Infecting a guest machine with a virus..

Post by ZombieAndy »

Hello all, first of all I am new to the forum so I apologise if this post is in the wrong place or has already been discussed a million times before, I have searched but I couldn't find much on the topic.

I'm studying for my CISSP and looking to get a job in IT security eventually and I thought it would be good experience to use VirtualBox to deliberately infect a guest machine with a virus or other piece of malware and have a play with it. I was just wondering if I go ahead and do this, how safe is my host PC? Is there extra steps or precautions I should take before doing this?
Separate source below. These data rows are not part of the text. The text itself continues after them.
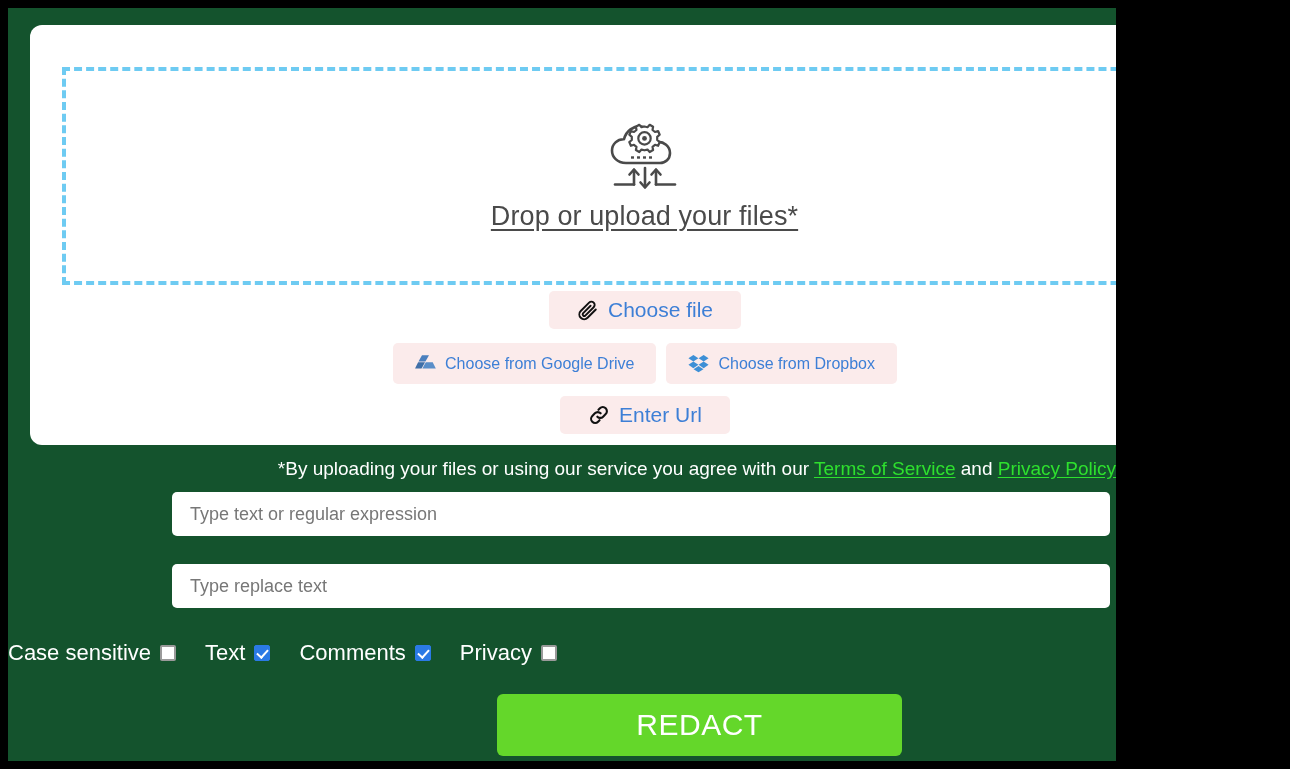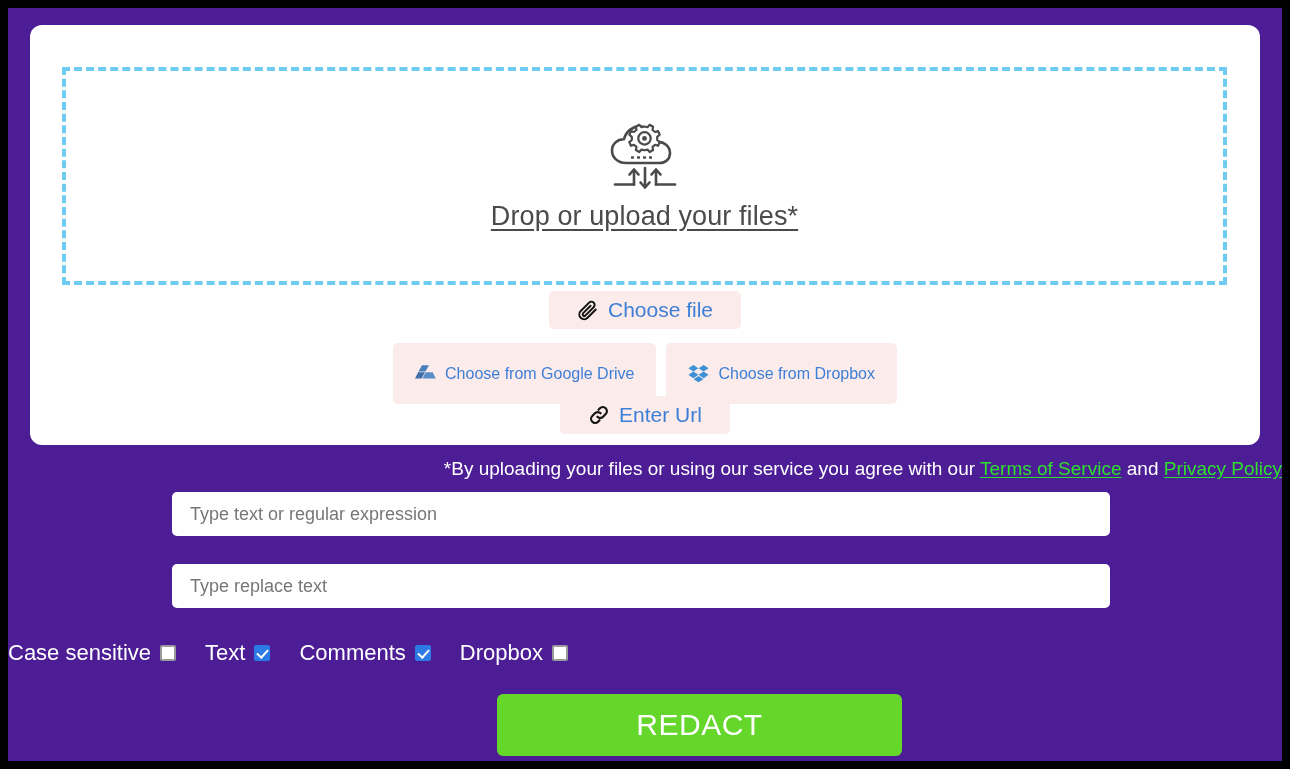--- a/index.html
+++ b/index.html
@@ -13,23 +13,23 @@
   body {
     background: #000000;
     font-family: "Liberation Sans", sans-serif;
   }
 
   
   #app-frame {
     position: absolute;
     left: 8px;
     top: 8px;
-    width: 1274px;
+    width: 1108px;
     height: 753px;
-    background: #4c1d95;
+    background: #14532d;
     overflow: hidden;
   }
 
   
   #upload-card {
     position: absolute;
     left: 22px;
     top: 17px;
     width: 1230px;
     height: 420px;
@@ -88,21 +88,21 @@
     cursor: pointer;
     white-space: nowrap;
   }
 
   .src-btn.big {
     font-size: 21px;
     padding: 7px 28px;
   }
   .src-btn.small {
     font-size: 16px;
-    padding: 21px 22px;
+    padding: 11px 22px;
   }
 
   .src-btn .ico { display: inline-flex; align-items: center; }
 
   
   #disclaimer {
     position: absolute;
     top: 448px;
     left: 0;
     width: 100%;
@@ -307,20 +307,20 @@
     </span>
     <span class="opt-group">
       <span>Text</span>
       <span class="cbx on"></span>
     </span>
     <span class="opt-group">
       <span>Comments</span>
       <span class="cbx on"></span>
     </span>
     <span class="opt-group">
-      <span>Dropbox</span>
+      <span>Privacy</span>
       <span class="cbx off"></span>
     </span>
   </div>
 
   <button id="redact-button">REDACT</button>
 
 </div>
 
 </body></html>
Host is a windows 10 (just upgraded from win 7 last week! its great :) ) and the clients ive set up are XP and win 7 if this helps.

Thanks in advance.
Legorol
Posts: 99
Joined: 11. Mar 2014, 21:40

Re: Infecting a guest machine with a virus..

Post by Legorol »

It is safe as long as you don't allow any form of contact between the guest and the host. This means:
- do not connect the guest to the host network, not even through NAT or Host-only connection
- do not enable any shared folders
- do not install guest additions
bmn
Posts: 29
Joined: 8. Aug 2013, 13:06

Re: Infecting a guest machine with a virus..

Post by bmn »

What would the infected machine be able to do if you enable network or share an EMPTY folder?

Nothing really critical, right? Like accessing data outside of that scope. Of course it could be used as a botnet or things like that, but that's it.
mpack
Site Moderator
Posts: 39134
Joined: 4. Sep 2008, 17:09
Primary OS: MS Windows 10
VBox Version: VirtualBox+Oracle ExtPack
Guest OSses: Mostly XP

Re: Infecting a guest machine with a virus..

Post by mpack »

bmn wrote:What would the infected machine be able to do if you enable network or share an EMPTY folder?
Nothing, assuming the person using the VM isn't a complete numpty. Otherwise the risks you can take will depend on where you are on the numpty spectrum.

For example, only executable files can be infected, so non executable files such as texts and JPGs are perfectly safe for a shared folder (I'm assuming that sharing an EMPTY folder is a pointless exercise). Also safe are executable files that you don't execute until they are moved and checked. Doc and Xls files could have macro viruses... and I'm struggling to think of much else that could go wrong. An offline scanner would be a useful tool for the host.